Logo

My compression test

anderbud

New member
1979 OMC 140hp. 181 4 cylinder Chevy Glastron Carlson CVX16SS
cylinder 1 110
2 100
3 95
4 120
Just purchased boat 1st time out seemed run fine, maybe
dissappointed a little with power
what kind of shape is my motor in ?
thanks
 
Most will say compression should not vary over 10 per cent from lowest to highest compression. 120 to 95 close to 25 per cent.
 
Ayuh,.... Ya got a rebuildable core motor, at those numbers,....

A good runnin' motor would have 150 psi, to 180 psi each hole,....
 
Run a quart of ATF through the carb and then leave it sit for half a day. Then take it out and run the heck out of it and see what happens.
 
How are you doing the compression test? I always check the compression three times through with a full charged battery engine cold 1-4 1-4 1-4 and use the high number for each cylinder. Crank the starter until the compression guage stops moving. Seafoam will clean up the rings and valves. Bring the engine up to normal temp and the at around 2000 rpms pour half a can of seafoam down the carb at a rate to almost stall the motor and quickly shut it down. Throw a line in the water and wait at least 1/2 an hour then point the boat at the big part of the lake and run it WOT for 20 minutes to blow the cobwebs out. If you not able to reach proper WOT rpms it may be over propped causing the engine to carbon up. Check the compression again and see if the numbers even out.
 
How are you doing the compression test? I always check the compression three times through with a full charged battery engine cold 1-4 1-4 1-4 and use the high number for each cylinder. Crank the starter until the compression guage stops moving. Seafoam will clean up the rings and valves. Bring the engine up to normal temp and the at around 2000 rpms pour half a can of seafoam down the carb at a rate to almost stall the motor and quickly shut it down. Throw a line in the water and wait at least 1/2 an hour then point the boat at the big part of the lake and run it WOT for 20 minutes to blow the cobwebs out. If you not able to reach proper WOT rpms it may be over propped causing the engine to carbon up. Check the compression again and see if the numbers even out.

IMO, we should never operate any Marine Engine at WOT RPM for any longer than what's necessary while checking for correct propeller pitch and/or ratio........ 10 to 15 seconds should be long enough.



.
 
IMO, we should never operate any Marine Engine at WOT RPM for any longer than what's necessary while checking for correct propeller pitch and/or ratio........ 10 to 15 seconds should be long enough.



.

I run them at WOT for extended periods of time on a regular basis. If it comes apart, there was something wrong with it.
 
I suppose that we could all Roll the Dice! :D

I think that you'll find that most OEM manuals will suggest that wot rpm is for testing ONLY!


.
 
The most economical is to run the engine at max timing advance. The engine will live alot longer also. It would help boat owners alot to know the proper curve for troubleshooting and to monitor on regular service intervals. But you need some kind of security clearance to get that info.
 
How did you do the compression test? I have always found it best if you loosen the plugs and then run it for a few minutes before doing the test. Reason being, sometimes but not always you can get a little carbon to break loose as the plug comes out. Often the loose carbon will get stuck under a valve which in turn will show up as low compression. So if you break them loose and then run a bit before doing the test any carbon that was loose should go out and not give you a false reading.
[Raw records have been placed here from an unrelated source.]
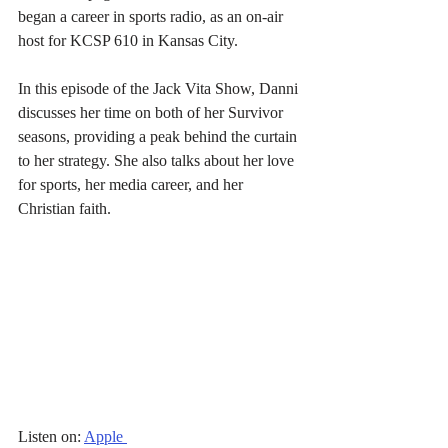
began a career in sports radio, as an on-air 
host for KCSP 610 in Kansas City.
In this episode of the Jack Vita Show, Danni 
discusses her time on both of her Survivor 
seasons, providing a peak behind the curtain 
to her strategy. She also talks about her love 
for sports, her media career, and her 
Christian faith.
Listen on: 
Apple 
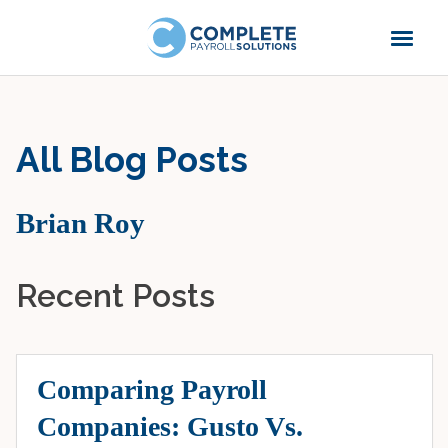
All Blog Posts
Brian Roy
Recent Posts
Comparing Payroll
Companies: Gusto Vs.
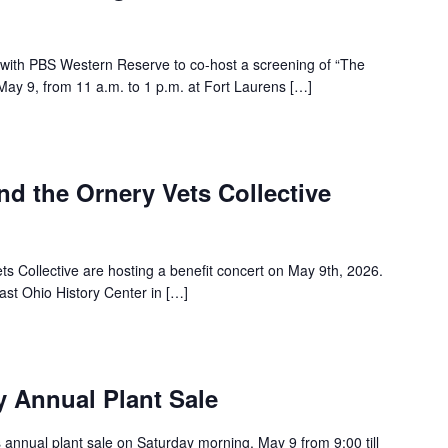
with PBS Western Reserve to co-host a screening of “The
ay 9, from 11 a.m. to 1 p.m. at Fort Laurens […]
and the Ornery Vets Collective
ts Collective are hosting a benefit concert on May 9th, 2026.
ast Ohio History Center in […]
y Annual Plant Sale
ts annual plant sale on Saturday morning, May 9 from 9:00 till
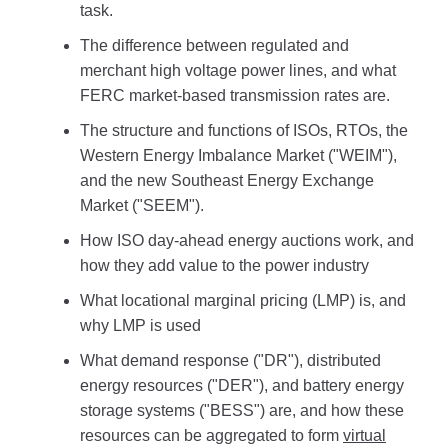
task.
The difference between regulated and
merchant high voltage power lines, and what
FERC market-based transmission rates are.
The structure and functions of ISOs, RTOs, the
Western Energy Imbalance Market ("WEIM"),
and the new Southeast Energy Exchange
Market ("SEEM").
How ISO day-ahead energy auctions work, and
how they add value to the power industry
What locational marginal pricing (LMP) is, and
why LMP is used
What demand response ("DR"), distributed
energy resources ("DER"), and battery energy
storage systems ("BESS") are, and how these
resources can be aggregated to form
virtual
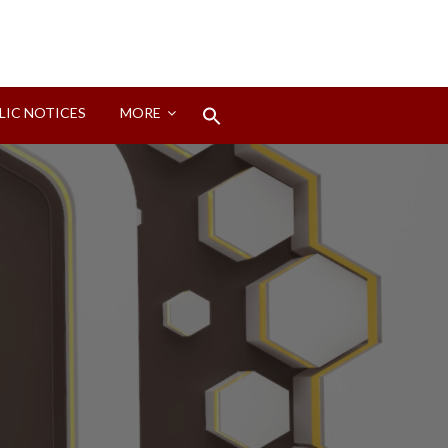
Search
LIC NOTICES
MORE
for:
Search Button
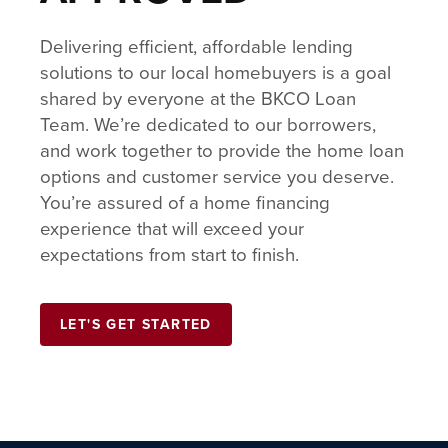
Delivering efficient, affordable lending
solutions to our local homebuyers is a goal
shared by everyone at the BKCO Loan
Team. We’re dedicated to our borrowers,
and work together to provide the home loan
options and customer service you deserve.
You’re assured of a home financing
experience that will exceed your
expectations from start to finish.
LET'S GET STARTED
Engine up to operating temp when you checked? Some say that is important some not. It can change readings some times. Personally I look for readings to be consistent and I do not like burning my fingers on a hot engine so usually I check cold. Wide open throttle when checking? That can give you lower readings sometimes if the throttle is closed. What I am seeing from what you posted, maybe a little low overall and that has some variables depending on several things is the gauge correct, temp of engine, throttle setting etc. Right now the variation is more an issue than anything and the big question is what is causing that. Do you know how long it has sit before you got it? How many hours are on the engine? If it has sit for awhile and low hours then I personally would put a little time on it and recheck. If high hour engine that has been in service all along then it might be time for a rebuild.

Besides the low power complaint do you notice any other issues such as hard starting or poor idle. Have you done anything else to the motor besides checking compression? There certainly are other easy to fix (cheep) things that can cause lower power issues such as timing off and that should be checked through out the power range or fuel filters that are getting plugged or even old fuel in the tank. What rpm are you hitting at the top end?

Another good tool for checking out the condition of an engine is a vacuum gauge. It can show you things like late timing, bad valves, restricted exhaust, and most will also let you check fuel pressures up to about 6 pounds.
 
Update to compression test. As I tried to follow up with compression test after running the motor. Motor was not turning over as easy as should be. And not able to due compression test without running battery totally down. Pulled starter out and was going to have a load test done to it and found starter housing cracked. Installed new starter. Motor now turned over with ease. Did compression test after motor got to running temp and all 4 cylinders between 135-140
now tacking a close look at timing and carb.